To understand the shift from bivalent to monovalent vaccines, we must first grasp the initial concept of the vaccines. The original COVID vaccines were “monovalent,” targeting only the original viral strain. However, as the virus mutated, new variants emerged, leading to immune evasion where the original vaccines failed to provide sufficient immunity. The introduction of bivalent vaccines was a response to these mutations, targeting the early Omicron subvariant BA.1 alongside the ancestral strain.
Despite the bivalent vaccines’ initial effectiveness, the Omicron variant continued to evolve, resulting in further immune escape and subsequent waves of transmission. To keep up with the evolving virus, the vaccines underwent another update in early 2023, targeting the ancestral strain and the subvariants BA.4 and BA.5.
Now, with the emergence of the XBB.1.5 or Kraken subvariant, the latest booster vaccines have returned to a monovalent approach. This means they only target the specific subvariant, as immunity against the original strain is no longer required since it no longer infects humans. These monovalent vaccines have been approved by regulatory authorities in various countries, including the United States, Europe, Canada, Japan, Singapore, and Australia.
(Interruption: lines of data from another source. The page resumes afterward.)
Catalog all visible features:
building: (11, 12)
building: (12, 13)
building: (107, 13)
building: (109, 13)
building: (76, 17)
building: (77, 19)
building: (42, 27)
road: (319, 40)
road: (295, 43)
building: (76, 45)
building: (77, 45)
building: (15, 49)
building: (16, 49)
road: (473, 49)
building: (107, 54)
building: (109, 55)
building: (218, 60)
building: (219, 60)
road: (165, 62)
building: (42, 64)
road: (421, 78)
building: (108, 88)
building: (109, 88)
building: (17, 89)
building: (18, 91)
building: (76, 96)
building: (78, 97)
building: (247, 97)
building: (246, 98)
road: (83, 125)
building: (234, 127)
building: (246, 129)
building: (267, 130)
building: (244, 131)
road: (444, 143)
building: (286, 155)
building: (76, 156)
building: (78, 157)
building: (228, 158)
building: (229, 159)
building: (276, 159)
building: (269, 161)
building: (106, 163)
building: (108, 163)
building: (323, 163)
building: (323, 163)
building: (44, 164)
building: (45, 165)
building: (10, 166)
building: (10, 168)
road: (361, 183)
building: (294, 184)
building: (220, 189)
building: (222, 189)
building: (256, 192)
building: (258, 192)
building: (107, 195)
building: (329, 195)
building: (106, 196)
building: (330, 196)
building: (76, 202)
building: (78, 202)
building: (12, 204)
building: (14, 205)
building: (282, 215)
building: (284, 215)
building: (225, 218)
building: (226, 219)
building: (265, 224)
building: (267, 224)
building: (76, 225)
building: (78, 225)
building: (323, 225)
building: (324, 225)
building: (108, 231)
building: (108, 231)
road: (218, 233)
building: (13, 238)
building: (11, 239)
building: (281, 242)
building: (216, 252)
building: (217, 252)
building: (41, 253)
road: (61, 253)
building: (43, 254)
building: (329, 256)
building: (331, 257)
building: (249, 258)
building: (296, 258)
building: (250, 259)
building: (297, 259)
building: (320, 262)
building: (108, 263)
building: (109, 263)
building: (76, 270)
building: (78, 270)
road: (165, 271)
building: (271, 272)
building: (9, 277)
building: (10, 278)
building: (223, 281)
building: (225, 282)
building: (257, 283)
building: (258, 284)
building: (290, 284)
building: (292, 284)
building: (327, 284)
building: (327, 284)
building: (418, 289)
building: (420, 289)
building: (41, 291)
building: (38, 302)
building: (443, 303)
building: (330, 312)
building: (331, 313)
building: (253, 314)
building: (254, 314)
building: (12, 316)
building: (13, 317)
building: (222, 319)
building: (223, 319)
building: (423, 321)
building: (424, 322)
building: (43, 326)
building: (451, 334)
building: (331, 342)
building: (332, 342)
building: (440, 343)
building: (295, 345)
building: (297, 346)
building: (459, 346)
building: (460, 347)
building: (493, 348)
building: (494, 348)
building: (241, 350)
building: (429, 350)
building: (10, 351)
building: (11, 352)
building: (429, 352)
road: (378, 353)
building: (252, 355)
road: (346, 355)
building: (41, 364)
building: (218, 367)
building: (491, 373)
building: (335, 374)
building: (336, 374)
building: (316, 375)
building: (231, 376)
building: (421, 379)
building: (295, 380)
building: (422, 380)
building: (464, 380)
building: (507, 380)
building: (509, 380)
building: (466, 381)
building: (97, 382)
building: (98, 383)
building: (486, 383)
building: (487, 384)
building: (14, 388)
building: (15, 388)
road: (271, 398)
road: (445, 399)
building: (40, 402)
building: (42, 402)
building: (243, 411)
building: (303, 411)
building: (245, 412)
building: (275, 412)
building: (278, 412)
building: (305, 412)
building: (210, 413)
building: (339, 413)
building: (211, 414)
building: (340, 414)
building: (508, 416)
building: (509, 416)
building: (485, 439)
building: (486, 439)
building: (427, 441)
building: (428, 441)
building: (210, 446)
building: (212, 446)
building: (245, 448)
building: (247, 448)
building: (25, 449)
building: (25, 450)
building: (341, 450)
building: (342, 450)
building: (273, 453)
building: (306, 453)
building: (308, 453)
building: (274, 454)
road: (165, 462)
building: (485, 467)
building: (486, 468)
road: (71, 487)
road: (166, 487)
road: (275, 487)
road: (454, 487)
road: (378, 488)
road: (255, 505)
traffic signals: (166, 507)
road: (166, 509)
Evidence for the efficacy of these new monovalent vaccines comes from research submitted by Pfizer and Moderna to regulatory bodies like the Therapeutic Goods Administration (TGA). Lab studies, human trials, and observations in mice have shown that the updated vaccines generate good levels of antibodies, surpassing previous vaccines and effectively countering multiple emerging variants, including EG.5 or Eris.
In conclusion, the shift from bivalent to monovalent vaccines represents the ongoing battle to combat the evolving COVID virus. By targeting the latest subvariant, these new boosters strive to provide better protection and adapt to the changing landscape of viral mutations. It is important for eligible individuals to consider getting vaccinated to enhance their immunity against COVID-19 and contribute to curbing the spread of the virus.
Frequently Asked Questions (FAQ)
1. Who is eligible for the new monovalent booster vaccines?
The new monovalent booster vaccines are available to eligible individuals aged five years and older for Pfizer’s vaccine and 12 years and older for Moderna’s vaccine.
2. How do monovalent vaccines differ from earlier ones?
Monovalent vaccines have a single target and specifically address the latest subvariant of the Omicron variant known as XBB.1.5 or Kraken. Earlier bivalent vaccines targeted multiple strains, including the ancestral strain and earlier subvariants.
3. Do the new monovalent vaccines work?
Evidence from research and clinical trials suggests that the new monovalent vaccines produce good levels of antibodies and effectively counter multiple emerging variants, including EG.5 or Eris. This indicates their efficacy in providing protection against COVID-19.
4. Are the new monovalent vaccines safe?
Regulatory authorities, such as the Therapeutic Goods Administration (TGA), have approved the new monovalent vaccines after evaluating their safety and efficacy. It is important for individuals to consult with healthcare professionals and follow official guidance regarding vaccination decisions.